The town hero is the children’s librarian, who ensures the kids all read. Everyone still gathers at the general store. And there are wonderful send-offs with water from that general store when athletes head to the Olympics.
Sports are an integral part of Norwich, but they’re not practiced in the cutthroat way common in other places. As the athletes competed in the Olympics, Norwich cheered them all equally — medalists or not.
The Holland family turned out three champion skiers. Mike Holland went to the Olympics in 1984 and 1988. He appeared to fly on skis.
Retired from ski jumping, Holland works in finance but returns to his elementary school every year to talk with students and inspire them to try new adventures.
He shows them how ski jumps are done, using a homemade contraption that allows the kids to fly off into foam mats.
Both of his younger brothers, Joe and Jim, followed him into the sport. What stands out here is that his parents, initially less than thrilled about the sport, still let Mike give it a shot.
“It was something I often saw in Norwich — parents nurturing their children’s enthusiasms no matter how culturally uncool, unfamiliar or downright dangerous,” Crouse writes.
Even those who have done nothing more athletic with snow than shovel it are familiar with ski jumping. For years, “Wide World of Sports” used it to illustrate “the agony of defeat” as Yugoslavian Vinko Bogataj wiped out in the opening credits.
The sport called to Holland, who suffered his share of wipeouts, concussions and broken bones. He also won five national titles.
He didn’t start out as the poster boy for grace. Early on, Holland’s unusual form had people calling him “the flying sack of potatoes.”
Yet Holland and his pals from Norwich and his brothers trained together, cheered one another on and trained with Dartmouth jumpers.
The university skiers taught him to visualize what he wanted to do until it felt natural.
For freestyle moguls skier Hannah Kearney, who took home gold at the 2010 games and bronze at the 2014 Winter Olympics, things came naturally.
A true daughter of Norwich, her mom is the youth sports director of the town recreation department and enforces the rules on inclusiveness.
Though Kearney’s parents were intent on rearing her to be relaxed about sports and enjoy the competition, from a young age she put the pressure on herself.
Kearney’s agility was also evident early.

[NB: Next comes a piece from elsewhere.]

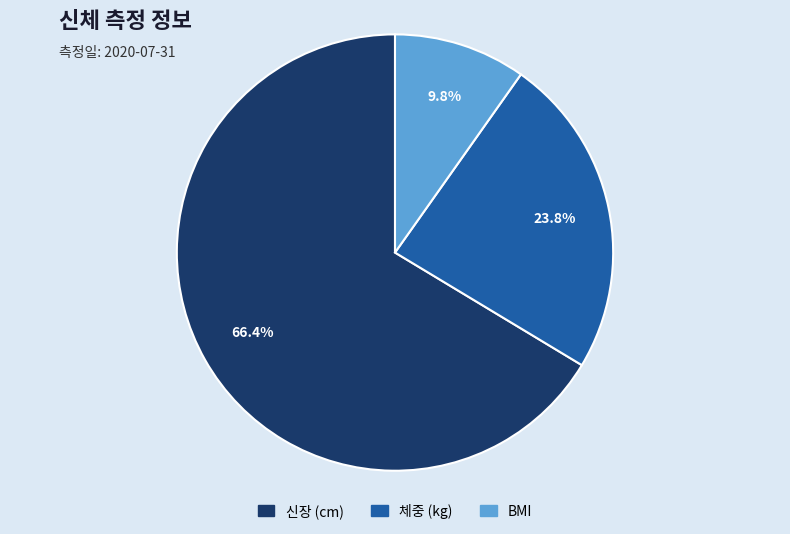

Combined, what portion of the pie is 체중 (kg) and BMI?

33.6%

At 5 months old she could balance on her mom’s hand. She only became more agile once she started skiing at 2.
The local ski school, Ford K. Sayre, where Norwich’s Olympians took to the slopes for the first time, fits in perfectly with the town’s philosophy.
Skiing was considered family time and though her mom was enforcing egalitarian rules, on the slopes or in the soccer pitch, Kearney was fiercely competitive.
It wasn’t just against others; she was constantly challenging herself. Kearney’s gym teacher stopped her from doing more sit-ups for the President’s Council on Fitness test.
People often told her to relax.
“As with all other elite athletes, Hannah risked sacrificing the qualities that made her human in pursuit of the goal of performing like a machine,” Crouse writes.
As driven and excellent as she was, Kearney only became the moguls ski champ with help from neighbors. Her parents could not afford to send her to all of the competitions.
Help came from the father of an acquaintance of Kearney’s mom. A millionaire made her a terrific offer — he would finance her, but she had to show him her grades every semester and keep a ledger of how she spent the money.
In her first Olympics, Kearney finished 22nd, which meant that she couldn’t compete for a medal. She was crushed. When she returned home, everyone was thrilled that she had made it so far.
Holland and Kearney were Norwich-born and bred, but Julia Krass came there later.
Originally the Krass family was in Wilton, Conn., but after her mom witnessed a parent’s insane competitiveness at a soccer game — for 5-year-olds — they moved to Hanover, N.